Current location - Trademark Inquiry Complete Network - Futures platform - What are the trading methods in the financial market?
What are the trading methods in the financial market?
Financial markets are divided into money markets and capital markets according to the maturity of financial assets.

1. Money market refers to the financial market in which the term of financial assets to be traded is less than one year, such as interbank lending market, commercial paper market, short-term treasury bill market, and large negotiable certificate of deposit market. It mainly solves the problems of short-term capital turnover and balance adjustment of market participants.

2. Capital market refers to the financial market where the term of financial assets traded is more than one year or has not expired, such as stock market, medium and long-term national debt market, medium and long-term bank loan market, etc.

The financial market is divided into exchange market and over-the-counter market.

The secondary market has two organizational forms: exchange market and OTC market. Financial markets such as stock exchanges, futures exchanges and options exchanges are highly organized financial markets and are called exchange markets. Exchanges are divided into member exchanges and company exchanges. The highest authority of a member exchange is the general meeting of members.

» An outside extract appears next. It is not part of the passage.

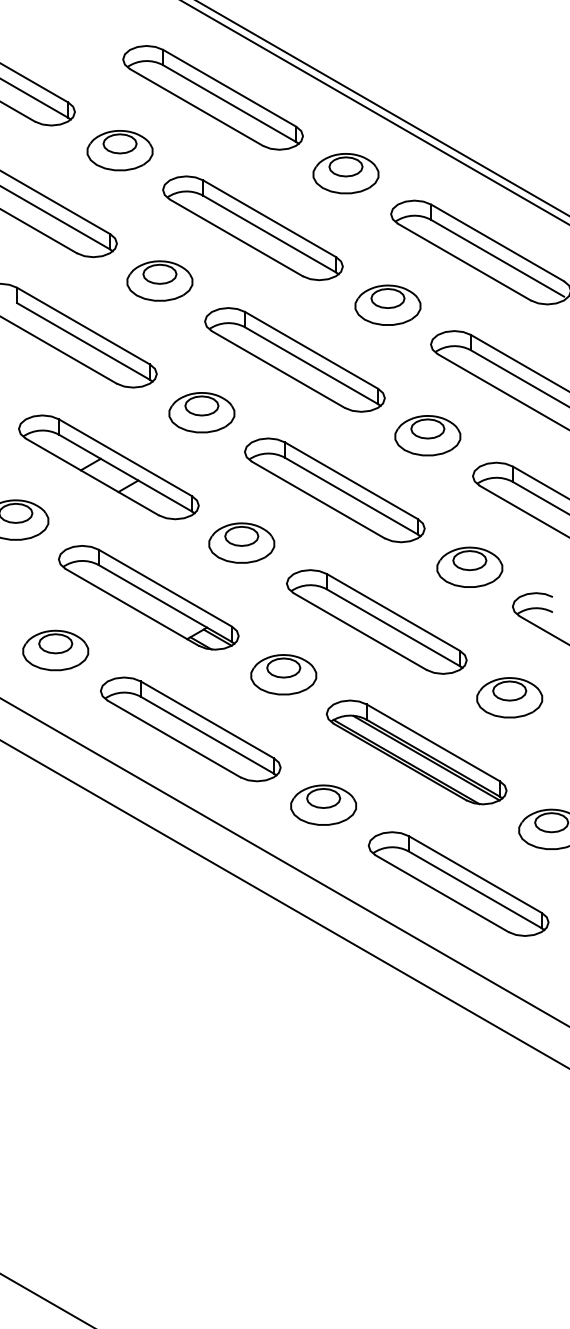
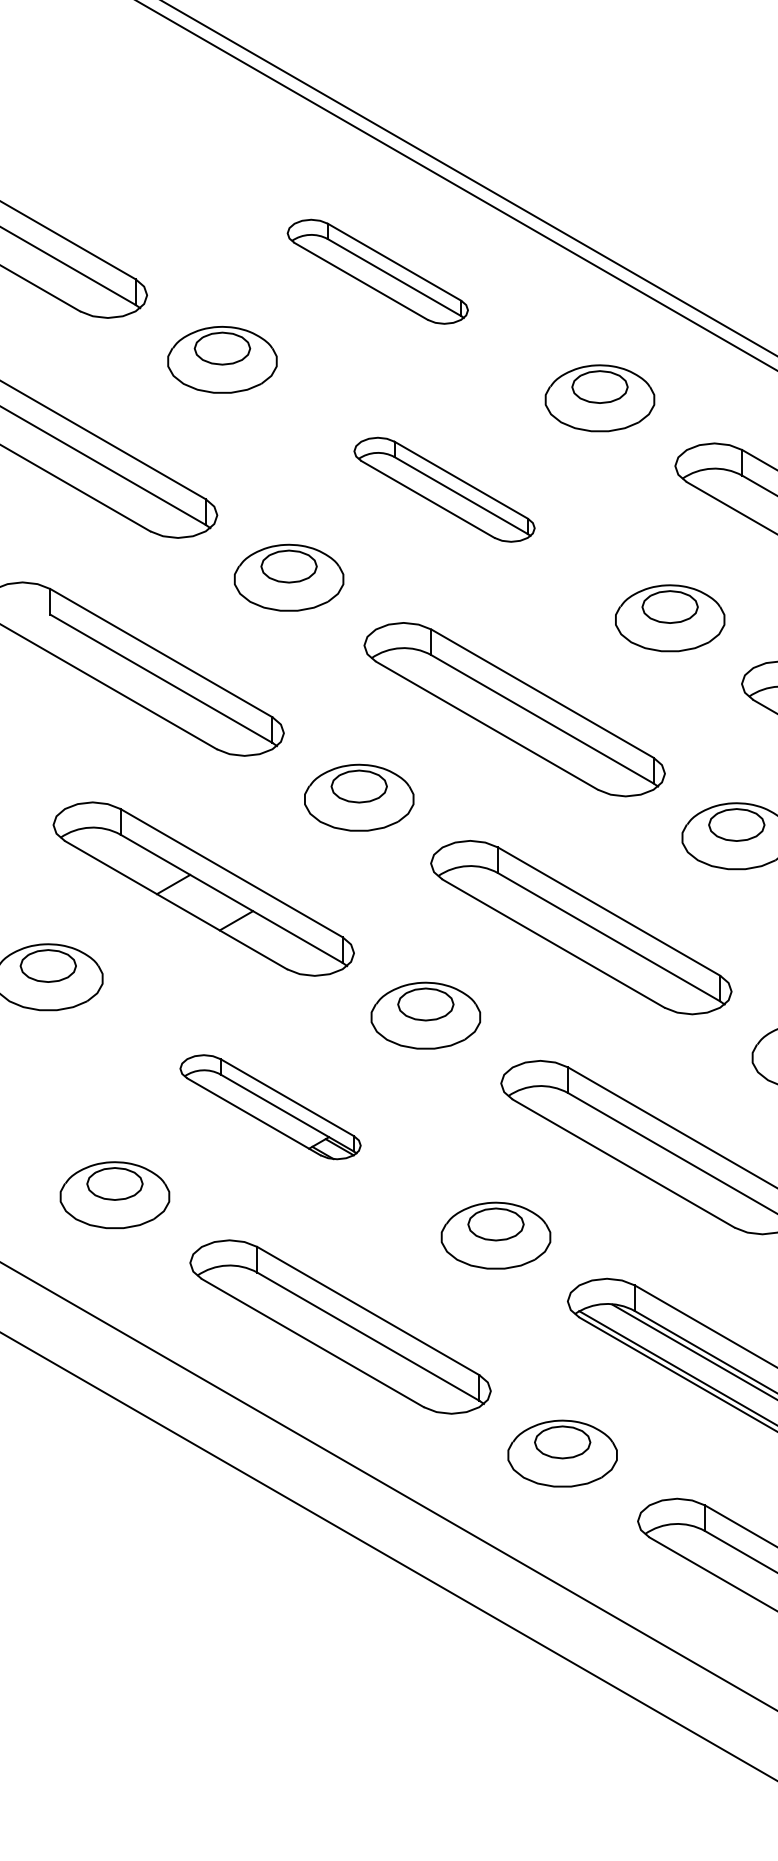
part: (212, 97) -> (376, 271), size x0.6
part: (252, 228) -> (443, 490), size x0.6
part: (148, 597) -> (269, 1106), size x0.6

From a global perspective, with the development of the exchange market, more and more exchanges have adopted the corporate structure, and the highest authority is the shareholders' meeting.

Traditionally, the bank credit market, lending market, foreign exchange market, gold market and other markets are relatively loose, and there is usually no fixed trading place, and there is not necessarily a unified trading time. Market participants communicate and trade by telephone, telegraph, Internet and other means. These markets are usually called OTC markets, and in many cases they are also called OTC markets.

Financial markets are divided into spot market and derivative market according to delivery methods.

According to whether the transaction is spot or futures delivery, the financial market can be divided into spot market and derivative market. The spot market actually refers to the spot trading market, which is the most common trading method in the financial market. Compared with forward trading, spot trading refers to the trading behavior that buyers and sellers in the market must go through the delivery procedures on the same day or within the final delivery period stipulated by the market after the transaction is completed. Derivatives market refers to the market where derivatives are traded.

Derivative instruments usually refer to the basic assets or new financial instruments derived from the basic assets, which are generally manifested as some contracts, with the corresponding spot assets as the subject matter, and their prices are determined by the prices of the basic assets, and they do not need to be delivered immediately when trading, but can be delivered at some time in the future.

Common derivatives include forwards, futures, options and swaps. Derivatives can be divided into commodity derivatives and financial derivatives according to the different underlying assets.